═══ TASK INPUTS

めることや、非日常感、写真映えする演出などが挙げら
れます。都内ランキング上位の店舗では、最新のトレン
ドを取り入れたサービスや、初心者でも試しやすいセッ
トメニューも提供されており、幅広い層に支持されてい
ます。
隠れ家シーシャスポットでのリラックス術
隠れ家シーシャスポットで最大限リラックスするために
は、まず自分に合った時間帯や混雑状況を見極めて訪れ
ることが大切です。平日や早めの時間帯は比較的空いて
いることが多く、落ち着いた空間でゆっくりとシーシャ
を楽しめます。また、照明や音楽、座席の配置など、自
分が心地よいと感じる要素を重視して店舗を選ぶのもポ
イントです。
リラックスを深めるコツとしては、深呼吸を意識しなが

══════
═══ TASK INPUTS

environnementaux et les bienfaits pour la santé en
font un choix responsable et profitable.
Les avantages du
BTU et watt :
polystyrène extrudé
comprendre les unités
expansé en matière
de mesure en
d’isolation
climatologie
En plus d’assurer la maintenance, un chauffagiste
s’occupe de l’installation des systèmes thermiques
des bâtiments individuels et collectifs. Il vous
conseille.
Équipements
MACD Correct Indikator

══════
═══ TASK INPUTS

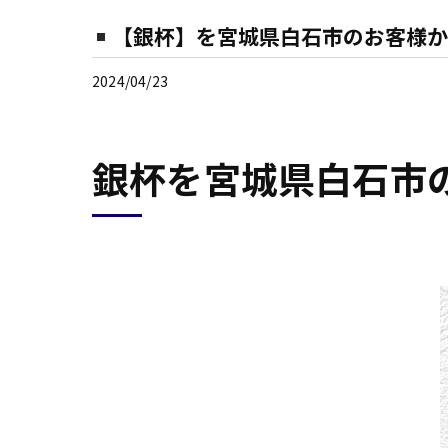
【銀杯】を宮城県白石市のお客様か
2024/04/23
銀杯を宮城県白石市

══════

■ EXERCISE
Write the stretch of the entries from the line containing "めることや、非日常感、写真映えする演出などが挙げら" through the line containing "リラックスを深めるコツとしては、深呼吸を意識しなが" as a numbered list, leaving out any blank lines.

■ RESULT OF THE EXERCISE
1. めることや、非日常感、写真映えする演出などが挙げら
2. れます。都内ランキング上位の店舗では、最新のトレン
3. ドを取り入れたサービスや、初心者でも試しやすいセッ
4. トメニューも提供されており、幅広い層に支持されてい
5. ます。
6. 隠れ家シーシャスポットでのリラックス術
7. 隠れ家シーシャスポットで最大限リラックスするために
8. は、まず自分に合った時間帯や混雑状況を見極めて訪れ
9. ることが大切です。平日や早めの時間帯は比較的空いて
10. いることが多く、落ち着いた空間でゆっくりとシーシャ
11. を楽しめます。また、照明や音楽、座席の配置など、自
12. 分が心地よいと感じる要素を重視して店舗を選ぶのもポ
13. イントです。
14. リラックスを深めるコツとしては、深呼吸を意識しなが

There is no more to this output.